The Supreme Court of Canada has made it clear that uncertainty or a lack of specificity with respect to dates is not a bar to conviction. I note that Mr. D. seemed to be perfectly aware of when it was that S.O. visited his grandmother's farm and when she brought S.L. with her, and he was able to provide us with his recollection of the details of those visits.
I note also that I have no evidentiary basis for concluding that had the sexual assault actually occurred then, S.L. would have had a clear recollection of when it happened.
I have no evidentiary basis for concluding that it is implausible or unlikely that she rolled over and went back to sleep after being assaulted in the fashion she described.
I also have no evidentiary basis for concluding that it is implausible that anyone would have done anything this brazen.
I am not about to even attempt to determine what teenaged girls might do in any particular circumstances let alone these. Nor am I going to assume that people do not perform brazen acts.
Verdict
I accept the evidence of S.O. I accept the evidence of S.L.
I am satisfied that the Crown has proven beyond a reasonable doubt that Mr. D. committed a sexual assault on S.L. and that he committed a sexual assault, and sexual interference, and invitation to sexual touching with respect to S.O., and I find him guilty of those offences.

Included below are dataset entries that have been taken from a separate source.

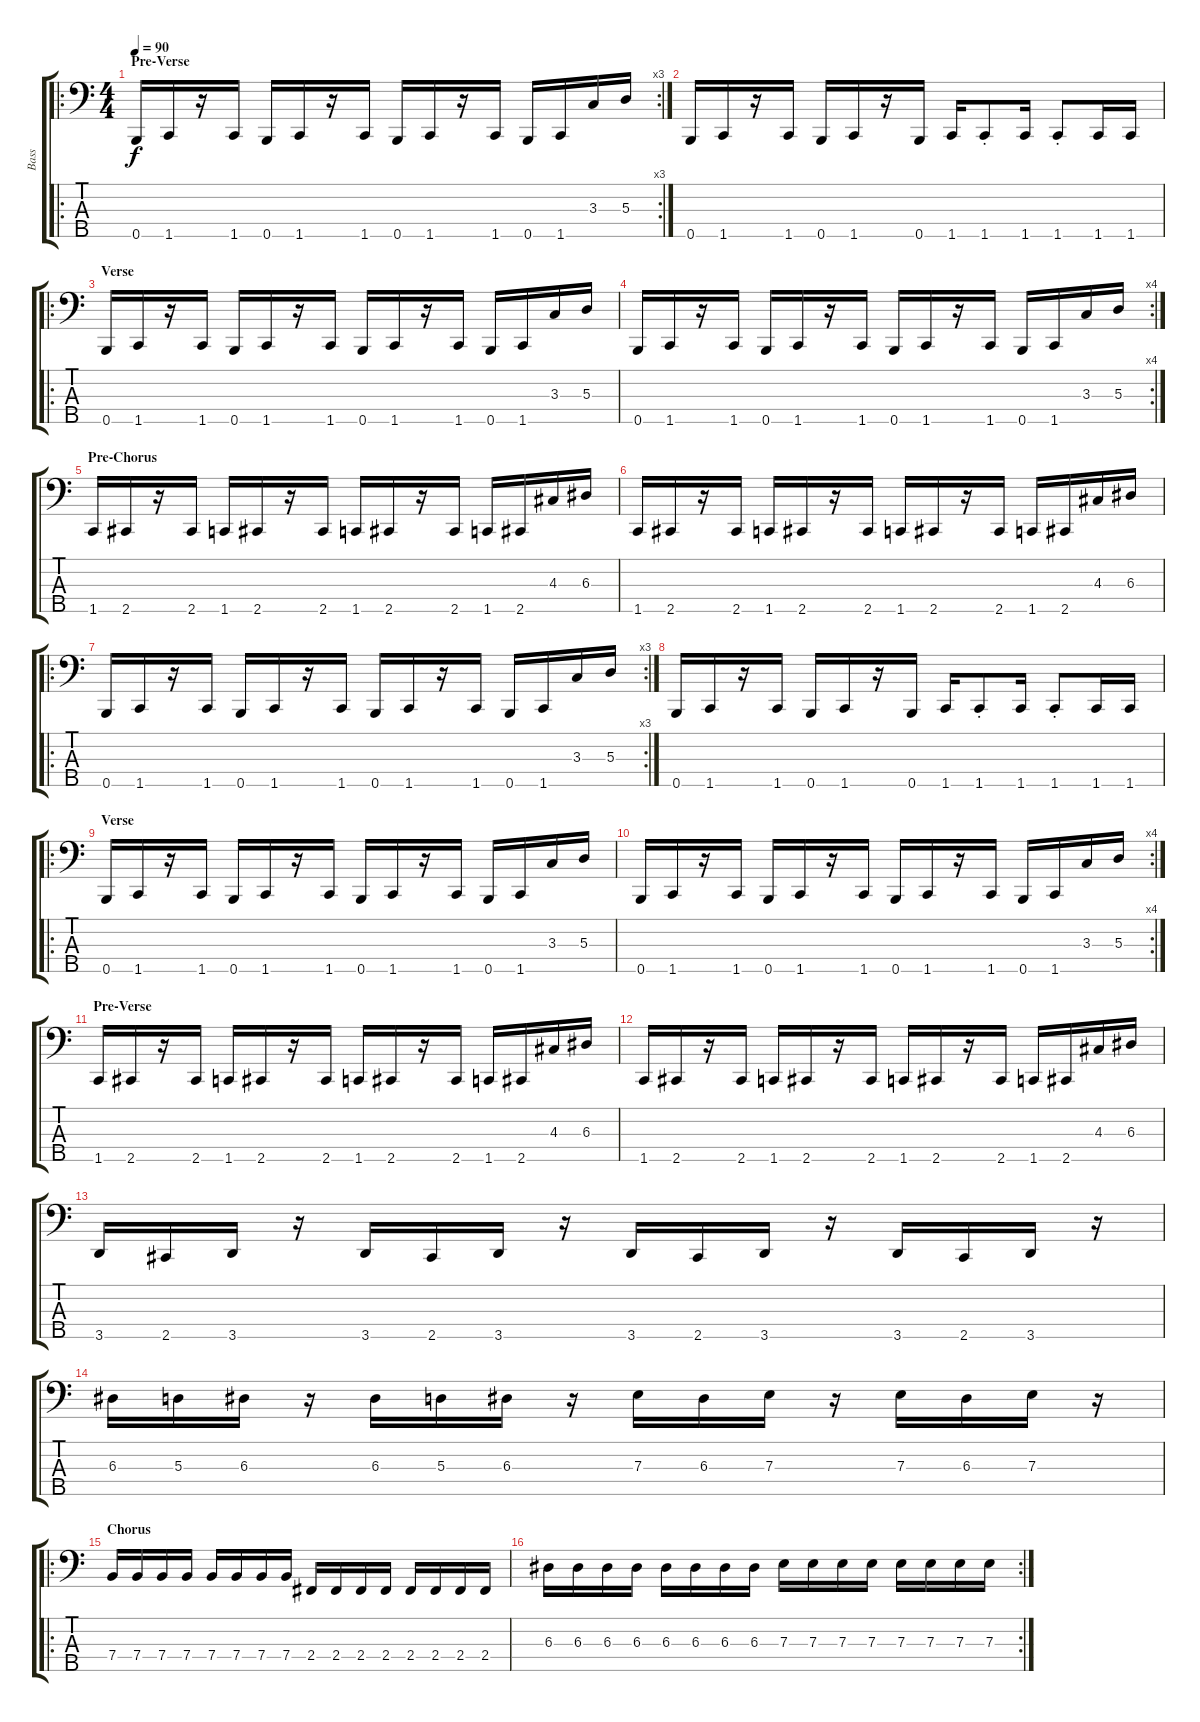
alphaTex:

\track ("Bass" "Bass") {instrument electricbasspick}
\staff {score tabs}
\tuning (G2 D2 A1 E1 B0) {hide}
\ro
\rc 3
\ts (4 4)
\section ("" "Pre-Verse")
\tempo 90
\clef f4
\ks c
0.5.16{dy f instrument electricbasspick} 1.5.16 r.16 1.5.16 0.5.16 1.5.16 r.16 1.5.16 0.5.16 1.5.16 r.16 1.5.16 0.5.16 1.5.16 3.3.16 5.3.16 |
0.5.16 1.5.16 r.16 1.5.16 0.5.16 1.5.16 r.16 0.5.16 1.5.16 1.5{st}.8 1.5.16 1.5{st}.8 1.5.16 1.5.16 |
\ro
\section ("" "Verse")
0.5.16 1.5.16 r.16 1.5.16 0.5.16 1.5.16 r.16 1.5.16 0.5.16 1.5.16 r.16 1.5.16 0.5.16 1.5.16 3.3.16 5.3.16 |
\rc 4
0.5.16 1.5.16 r.16 1.5.16 0.5.16 1.5.16 r.16 1.5.16 0.5.16 1.5.16 r.16 1.5.16 0.5.16 1.5.16 3.3.16 5.3.16 |
\section ("" "Pre-Chorus")
1.5.16 2.5.16 r.16 2.5.16 1.5.16 2.5.16 r.16 2.5.16 1.5.16 2.5.16 r.16 2.5.16 1.5.16 2.5.16 4.3.16 6.3.16 |
1.5.16 2.5.16 r.16 2.5.16 1.5.16 2.5.16 r.16 2.5.16 1.5.16 2.5.16 r.16 2.5.16 1.5.16 2.5.16 4.3.16 6.3.16 |
\ro
\rc 3
0.5.16 1.5.16 r.16 1.5.16 0.5.16 1.5.16 r.16 1.5.16 0.5.16 1.5.16 r.16 1.5.16 0.5.16 1.5.16 3.3.16 5.3.16 |
0.5.16 1.5.16 r.16 1.5.16 0.5.16 1.5.16 r.16 0.5.16 1.5.16 1.5{st}.8 1.5.16 1.5{st}.8 1.5.16 1.5.16 |
\ro
\section ("" "Verse")
0.5.16 1.5.16 r.16 1.5.16 0.5.16 1.5.16 r.16 1.5.16 0.5.16 1.5.16 r.16 1.5.16 0.5.16 1.5.16 3.3.16 5.3.16 |
\rc 4
0.5.16 1.5.16 r.16 1.5.16 0.5.16 1.5.16 r.16 1.5.16 0.5.16 1.5.16 r.16 1.5.16 0.5.16 1.5.16 3.3.16 5.3.16 |
\section ("" "Pre-Verse")
1.5.16 2.5.16 r.16 2.5.16 1.5.16 2.5.16 r.16 2.5.16 1.5.16 2.5.16 r.16 2.5.16 1.5.16 2.5.16 4.3.16 6.3.16 |
1.5.16 2.5.16 r.16 2.5.16 1.5.16 2.5.16 r.16 2.5.16 1.5.16 2.5.16 r.16 2.5.16 1.5.16 2.5.16 4.3.16 6.3.16 |
3.5.16 2.5.16 3.5.16 r.16 3.5.16 2.5.16 3.5.16 r.16 3.5.16 2.5.16 3.5.16 r.16 3.5.16 2.5.16 3.5.16 r.16 |
6.3.16 5.3.16 6.3.16 r.16 6.3.16 5.3.16 6.3.16 r.16 7.3.16 6.3.16 7.3.16 r.16 7.3.16 6.3.16 7.3.16 r.16 |
\ro
\section ("" "Chorus")
7.4.16 7.4.16 7.4.16 7.4.16 7.4.16 7.4.16 7.4.16 7.4.16 2.4.16 2.4.16 2.4.16 2.4.16 2.4.16 2.4.16 2.4.16 2.4.16 |
\rc 2
6.3.16 6.3.16 6.3.16 6.3.16 6.3.16 6.3.16 6.3.16 6.3.16 7.3.16 7.3.16 7.3.16 7.3.16 7.3.16 7.3.16 7.3.16 7.3.16
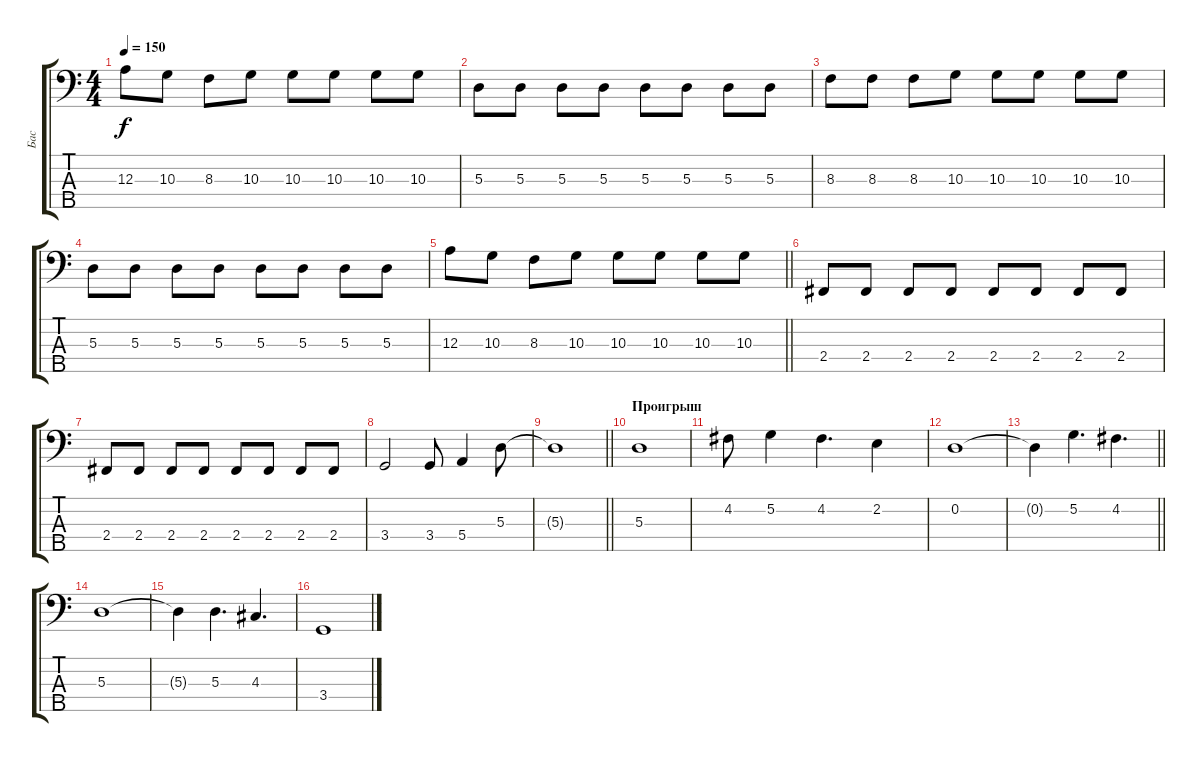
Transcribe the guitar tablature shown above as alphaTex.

\track ("Бас" "Бас") {instrument electricbassfinger}
\staff {score tabs}
\tuning (G2 D2 A1 E1 B0) {hide}
\ts (4 4)
\tempo 150
\clef f4
\ks c
12.3.8{dy f} 10.3.8 8.3.8 10.3.8 10.3.8 10.3.8 10.3.8 10.3.8 |
5.3.8 5.3.8 5.3.8 5.3.8 5.3.8 5.3.8 5.3.8 5.3.8 |
8.3.8 8.3.8 8.3.8 10.3.8 10.3.8 10.3.8 10.3.8 10.3.8 |
5.3.8 5.3.8 5.3.8 5.3.8 5.3.8 5.3.8 5.3.8 5.3.8 |
\barLineRight lightlight
12.3.8 10.3.8 8.3.8 10.3.8 10.3.8 10.3.8 10.3.8 10.3.8 |
2.4.8 2.4.8 2.4.8 2.4.8 2.4.8 2.4.8 2.4.8 2.4.8 |
2.4.8 2.4.8 2.4.8 2.4.8 2.4.8 2.4.8 2.4.8 2.4.8 |
3.4.2 3.4.8 5.4.4 5.3.8 |
\barLineRight lightlight
5.3{t}.1 |
\section ("" "Проигрыш")
5.3.1 |
4.2.8 5.2.4 4.2.4{d} 2.2.4 |
0.2.1 |
\barLineRight lightlight
0.2{t}.4 5.2.4{d} 4.2.4{d} |
5.3.1 |
5.3{t}.4 5.3.4{d} 4.3.4{d} |
3.4.1
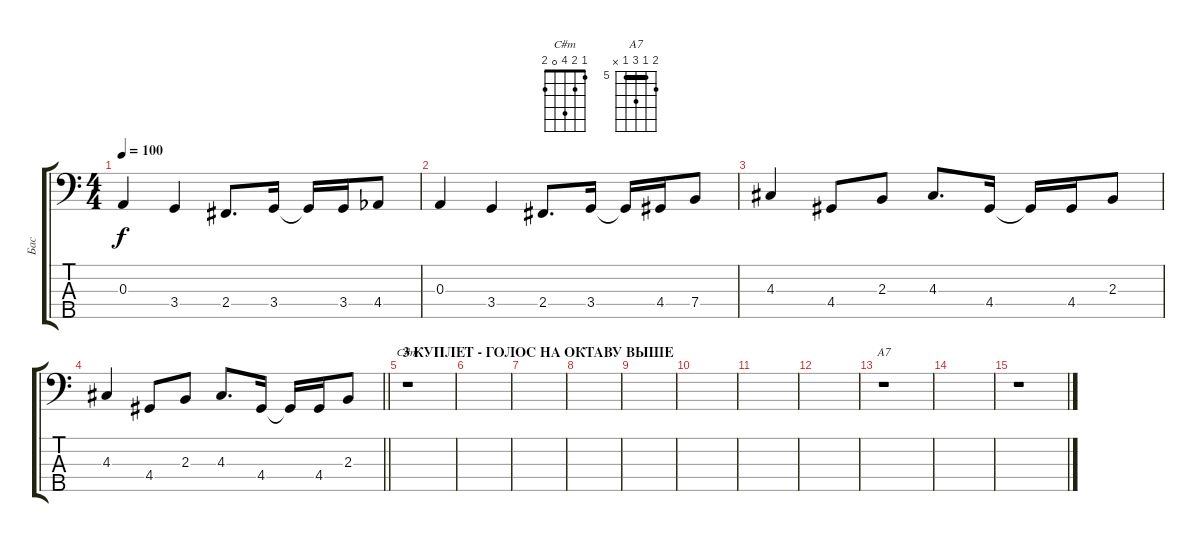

I am not satisfied that there was a further separate act of sexual interference and, therefore, the remaining count of sexual interference will be dismissed.
Now, I propose to hear from counsel as to whether convictions should be registered with respect to all of the offences involving S.O. or whether certain charges should be stayed.
Certificate of Transcript
FORM 2
Certificate of Transcript
Evidence Act, Subsection 5(2)
I, J.H. Fleet certify that this document is a true and accurate transcription of the recording of R. v. R.D. in the Ontario Court of Justice held at 55 Munsee Street North, Cayuga, Ontario, taken from Recording No. 1111-3-20130123-7, which has been certified in Form 1.
February 12, 2013
(Date) (Signature of authorized person)
This certification does not apply to the Reasons for Judgment, which were judicially edited.